Last week I returned to Bangalore for my annual visit to the NetHealth workshop, which is always a fascinating combination of academic research and real-world insights from Indian health-care and public-health experts. Unfortunately my visit was constrained by other commitments so I was in India for 72 hours (at the cost of 54 hours to get there and back).
Nonetheless, I enjoyed the chance to visit my favorite Bangalore places, such as the dosa and sweet shops on Sampige Road in Malleswaram, my old neighborhood at the Indian Institute of Science (IISc), the crafts at Cauvery Emporium, and favorite restaurants like Tandoor and Mahesh Lunch Home. The weather was beautiful and I spent a lot of time walking the IISc campus and poking around the marketplace with my camera.
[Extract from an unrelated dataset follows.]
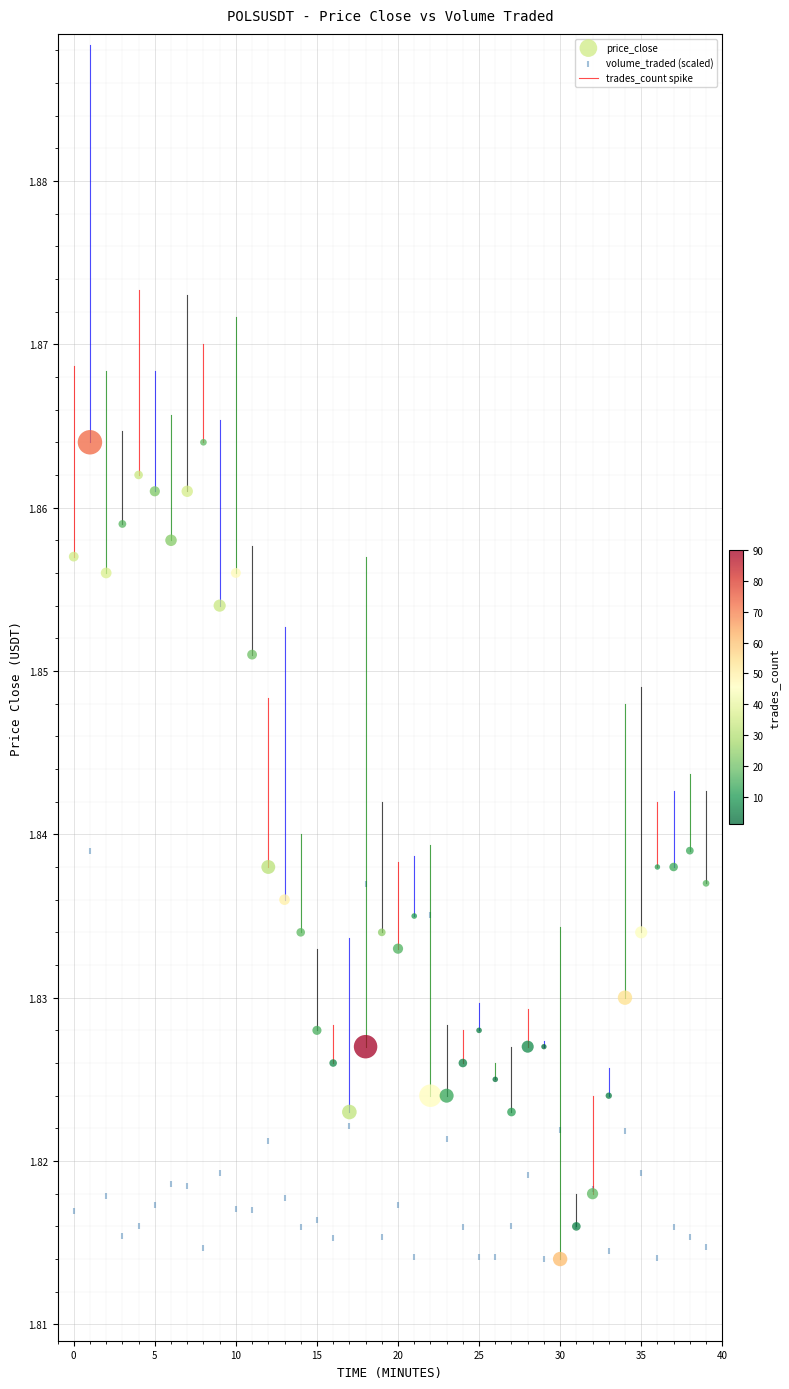

Which series has the largest Y range (max minus min)?

price_close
Sunday I finally made a visit to the Nandi Hills outside of Bangalore. I’d heard about these monolithic granite mountains years earlier, but had never managed to visit. They rise sharply from the otherwise-flat plains around Bangalore (at about 3000′ elevation) into the clouds at 4850′. I was fortunate to get a tip from a local friend about a little-used trail up the backside of the hill, allowing me to hike up instead of driving up the hairpin turns and dodging crazy motorcyclists. This trail is impressively maintained, and consists primarily of hand-hewn and hand-laid granite steps (each step being a solid slab of granite about 6 feet long by 2 feet wide by 6 inches high) leading steeply upward for several kilometers. This hill has centuries of history, and this trail takes one past several old structures, through the fortress walls, and past a Hindu temple before reaching the top. The top is laced with gardens and trails, many outlooks, and elegant homes dating from the British and pre-British rulers of the area. It being Sunday, there were many happy families strolling about and picnicking in the sunshine. Quite a contrast to my previous climb of a 4800′ mountain, the weekend before!
One has to be careful of the monkeys, which are known for snagging your lunch right out of your hands. Here’s one who showed up within 60 seconds of the moment I opened my sandwich, although I’d scanned the area for monkeys before I dared pull it from my pack. I decided not to even pull the double-wrapped bag of bananas out of my pack lest she grab for them.
I hope you’ll check out my other photos from the streets of Bangalore, the nooks of IISc, and the hike on Nandi Hills.
All too short a visit, and I hope can I return again sometime soon.
2 thoughts on “Three short days in Bangalore”
I’ve had a fear of monkeys snatching food from me after visiting Batu Caves in Kuala Lumpur. Your photo brought back the memory!